India's COVID-19 vaccination drive sees tens of thousands opt out; experts point to fear, misinformation

India's COVID-19 vaccination drive sees tens of thousands opt out; experts point to fear, misinformation

India on Monday stepped up efforts to bolster trust in coronavirus vaccines after it was revealed that nearly a third of those invited to get jabs at the launch of a nationwide drive failed to turn up. The government has begun one of the world's most ambitious vaccine programmes, aiming to innoculate 300 million of the 1.3 billion population by July. In the first three days of the drive, which started Saturday, the government said 3,81,305 vaccinations were carried out. In the capital New Delhi, only 53 percent of people came forward for jabs, according to a health official.

"These are initial days and we understand people are waiting to see how the procedure pans out and how other vaccines fare," said Suneela Garg, a member of the coronavirus task force for the capital. "These numbers will go up as confidence is strengthened. And for that, we have to tackle misinformation."

The Hindu reported that in the southern state of Tamil Nadu, the turnout was only 16 percent.

At a community health centre in Rohtak district in the northern state of Haryana, only 29 out of 100 people expected showed up, a doctor there told AFP.

"People are very scared. We can't force anyone to take the vaccine, it is voluntary," said the doctor, speaking on condition of anonymity.

With public doubt about the drugs spreading on social media, Health Minister Harsh Vardhan changed his Twitter profile header to say "VACCINES WORK".

"From the very beginning, we have warned people not to be worried about this misinformation that is being spread," Vardhan told media.
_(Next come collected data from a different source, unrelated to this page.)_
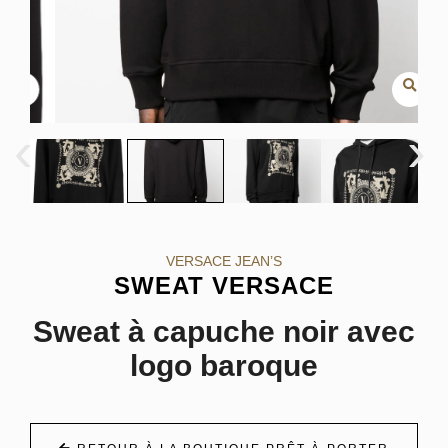
‹
›
VERSACE JEAN’S
SWEAT VERSACE
Sweat à capuche noir avec
logo baroque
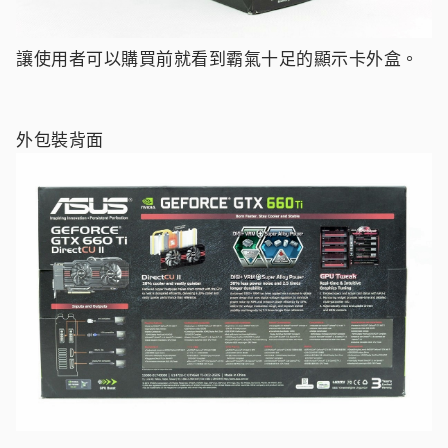
讓使用者可以購買前就看到霸氣十足的顯示卡外盒。
外包裝背面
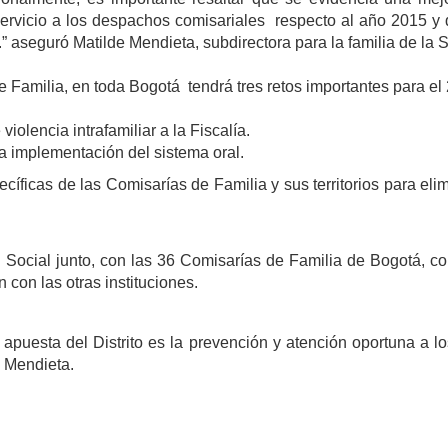
ar servicio a los despachos comisariales respecto al año 2015 
%.” aseguró Matilde Mendieta, subdirectora para la familia de la S
e Familia, en toda Bogotá tendrá tres retos importantes para el
olencia intrafamiliar a la Fiscalía.
a implementación del sistema oral.
ecíficas de las Comisarías de Familia y sus territorios para elim
ón Social junto, con las 36 Comisarías de Familia de Bogotá, co
n con las otras instituciones.
apuesta del Distrito es la prevención y atención oportuna a los 
e Mendieta.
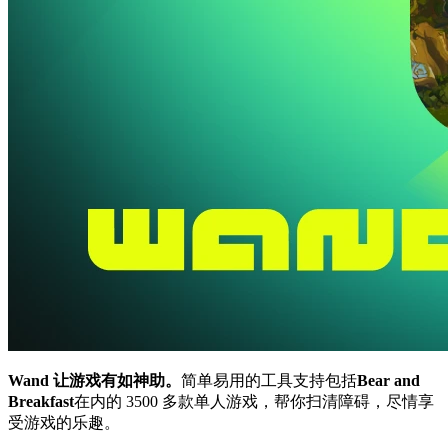
Wand 让游戏有如神助。
简单易用的工具支持包括
Bear and
Breakfast
在内的 3500 多款单人游戏，帮你扫清障碍，尽情享
受游戏的乐趣。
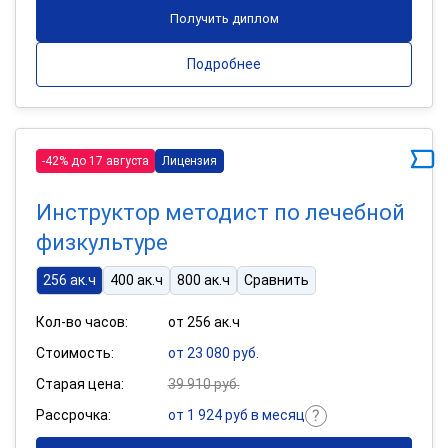
Получить диплом
Подробнее
-42% до 17 августа
Лицензия
Инструктор методист по лечебной
физкультуре
256 ак.ч
400 ак.ч
800 ак.ч
Сравнить
Кол-во часов:
от 256 ак.ч
Стоимость:
от 23 080 руб.
Старая цена:
39 910 руб.
Рассрочка:
от 1 924 руб в месяц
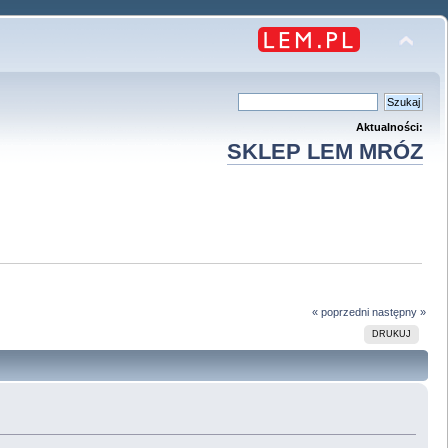
Aktualności:
SKLEP LEM MRÓZ
« poprzedni
następny »
DRUKUJ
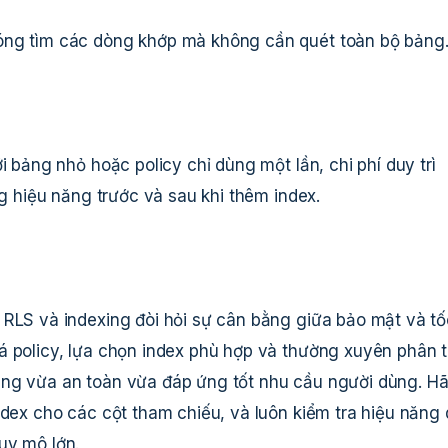
óng tìm các dòng khớp mà không cần quét toàn bộ bảng
i bảng nhỏ hoặc policy chỉ dùng một lần, chi phí duy trì
ng hiệu năng trước và sau khi thêm index.
 RLS và indexing đòi hỏi sự cân bằng giữa bảo mật và tố
á policy, lựa chọn index phù hợp và thường xuyên phân t
ụng vừa an toàn vừa đáp ứng tốt nhu cầu người dùng. H
ndex cho các cột tham chiếu, và luôn kiểm tra hiệu năng
quy mô lớn.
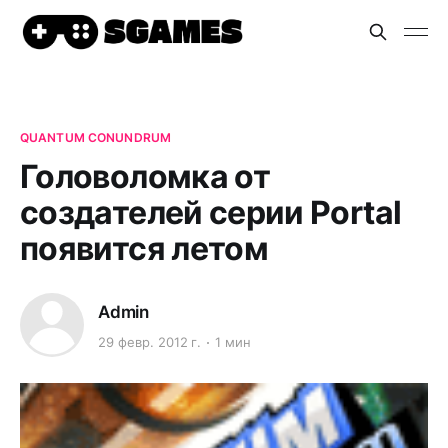
QUANTUM CONUNDRUM
Головоломка от
создателей серии Portal
появится летом
Admin
29 февр. 2012 г.
1 мин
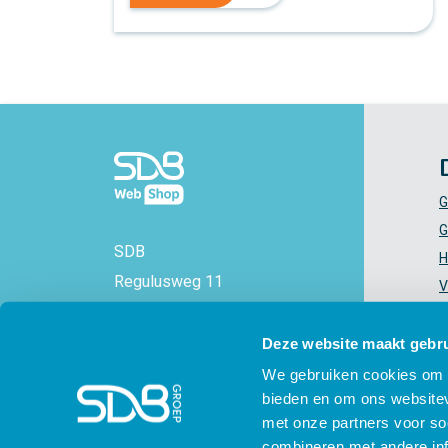
G
G
SDB
H
Regulusweg 11
V
2516 AC Den Haag
V
+31 88 - 38 88 383
Z
Deze website maakt gebru
info@sdbwebshop.nl
H
We gebruiken cookies om c
bieden en om ons websitev
KVK-nummer: 71577521
met onze partners voor so
combineren met andere inf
India has the world's second-largest number of coronavirus cases, almost 10.5 million. It has so far approved two vaccines for use, one of which is yet to complete its clinical trials. The government confirmed late Monday that two post-vaccination deaths have been reported.

One was a 52-year-old man who the health ministry said died Saturday in the northern state of Uttar Pradesh from "cardiopulmonary disease" and not the jab.

A post-mortem was being conducted on a 43-year-old man in Karnataka state who suffered a heart attack.

The government said that over the first three days of vaccinations 580 people had reported adverse symptoms.